A gold scam is either 1. downright fraud, 2. misrepresentation or 3. market manipulation. To be knowledgeable about gold scams is necessary to anticipate and avoid them.
Buying scrap gold (old jewellery) for only half or less of the gold price can be considered as fraud. Typically, businessmen having this in mind announce their scrap gold sale in local radio stations and rent a hotel lobby on a Saturday morning for this purpose.
Another way of fraud is selling gold numismatic coins at prices which highly surpass the material and collector’s value. The victims are often old people who can easily be tricked into this business deal.
From time to time Nigeria emails arrive in the inbox. Here, a businessman with connections to Nigerian gold mine tries to sell gold by the kilo for prices that are far lower than the current gold rate. Of course, this was a legal business and gold export licenses did exist. The only catch, for the transaction it is necessary to fly to Nigeria. (It is up to the email recipient to decide whether this is a genuine business opportunity.)

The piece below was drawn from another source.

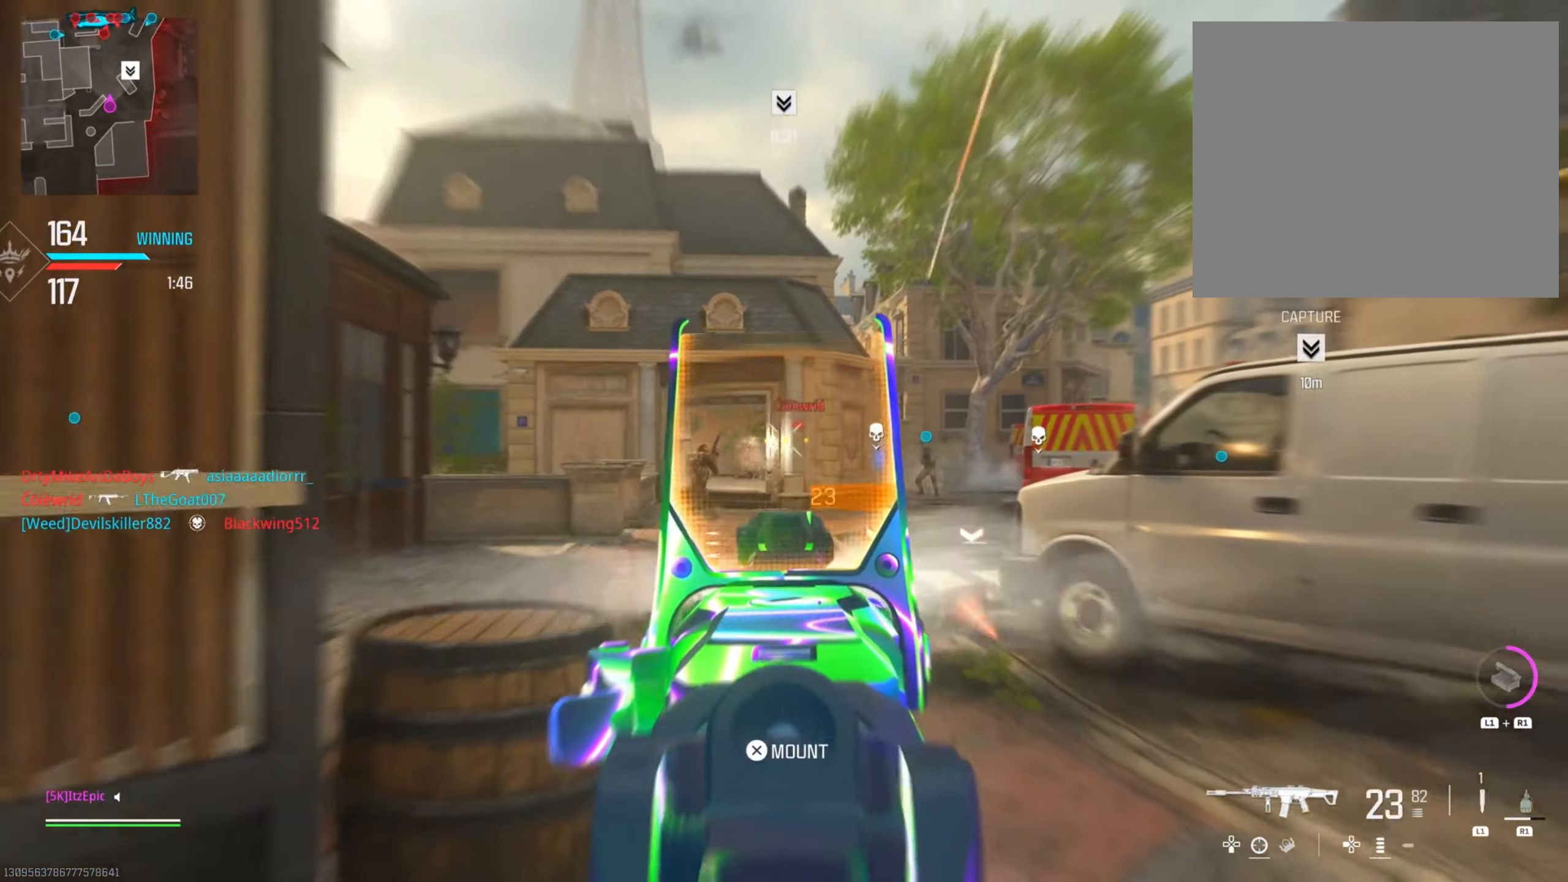
{"buttons": ["L2"], "left_stick": "center", "right_stick": "down-right", "events": [[233, "right_stick", "down"], [267, "left_stick", "center"], [333, "right_stick", "down-left"], [367, "left_stick", "left"], [467, "left_stick", "center"], [467, "right_stick", "down-right"]]}
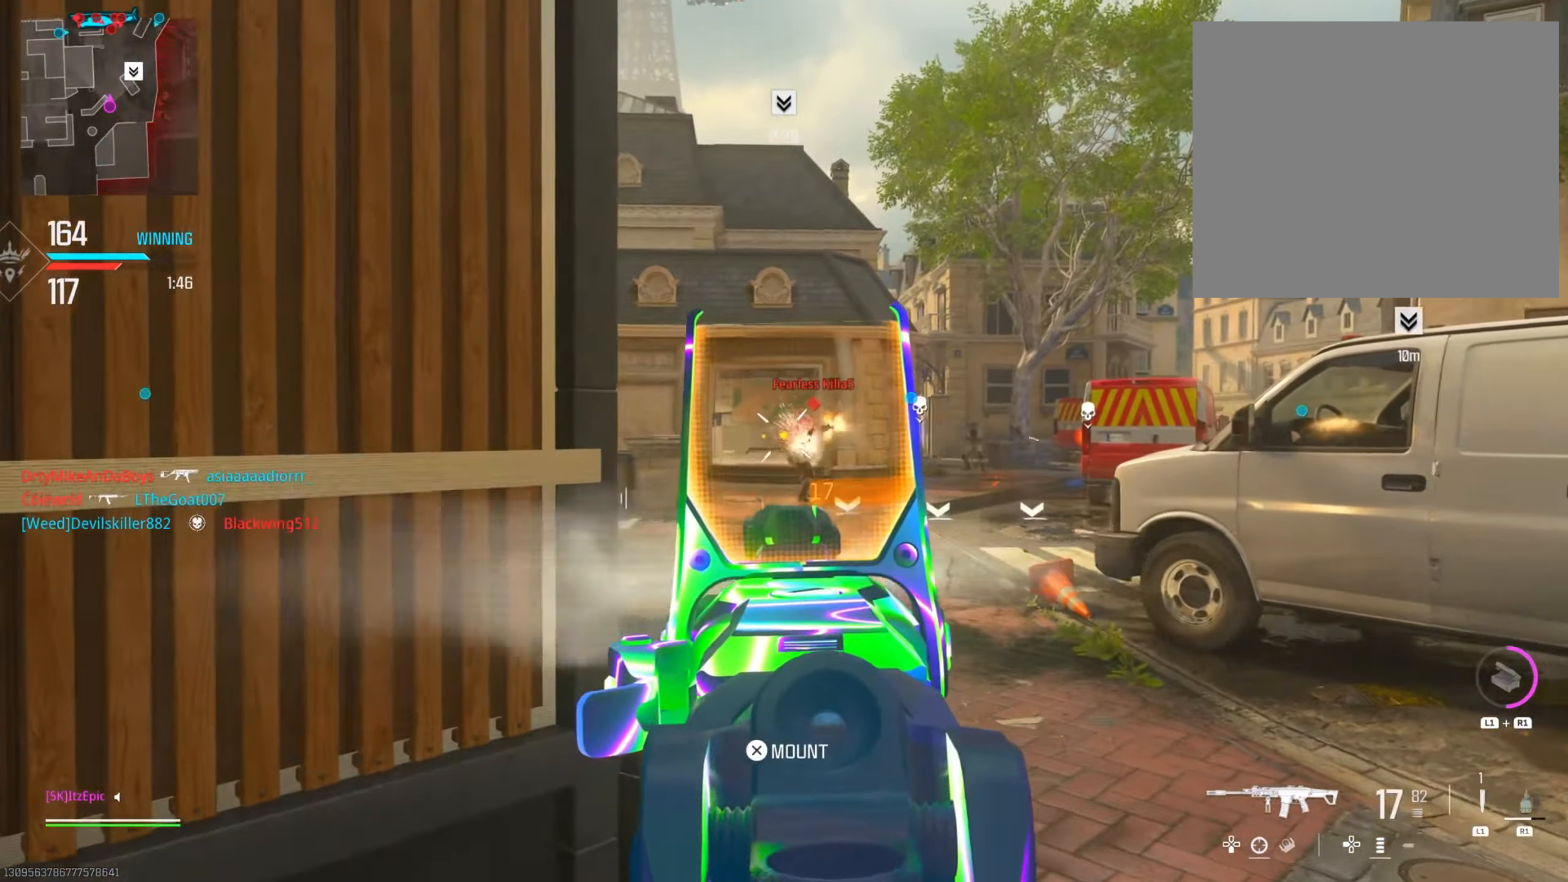
{"buttons": ["L2"], "left_stick": "down-right", "right_stick": "down", "events": [[67, "left_stick", "down-right"], [334, "right_stick", "down"]]}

There is also a (very) slim change that gold buyers receive inferior gold, referring to a lower value or fineness.
Imagine, a bank sells gold which the buyer never physically receives, but which is stored in the bank’s vault. The bank further charges the gold owner storage fees. So fine so good. Let’s now assume the owner of the precious metal insists on seeing the gold. Now it is discovered that the bank never actually possessed the gold. How would one call the bank that asked for storage fees of something it never stored? Do you think this incident is highly hypothetical, or would happen only in dodgy countries?
Well, this allegedly happened at the bank Morgan Stanley. In 2005 a class-action suit was filed against Morgan Stanley. The bank was accused of selling between 1986 and 2005 physical gold and other precious metal to clients who paid fees for storage at this bank. But allegedly Morgan Stanley either made no or a different investment on behalf of its clients. The result was that Morgan Stanley would pay US$ 4.4m to settle this class action suit. “While we deny the allegations, we settled the case to avoid the cost and distraction of continued litigation,” Morgan Stanley said in a statement. See a Reuter’s article about this case.
Third, Market Manipulation
The last gold scam is market manipulation as this action tries to distort the market equilibrium.
For example, in the beginning of 2007 there was an incident regarding naked short-selling among stocks of smaller mining companies. Here, shares were massively sold to force the price of the shares down.
Also, governments could be labelled as market manipulators if the restrict the free trade of gold. Vietnam is such as case. In the beginning of 2011 it was reported that the government had plans to ban the trade of gold bars on the free market.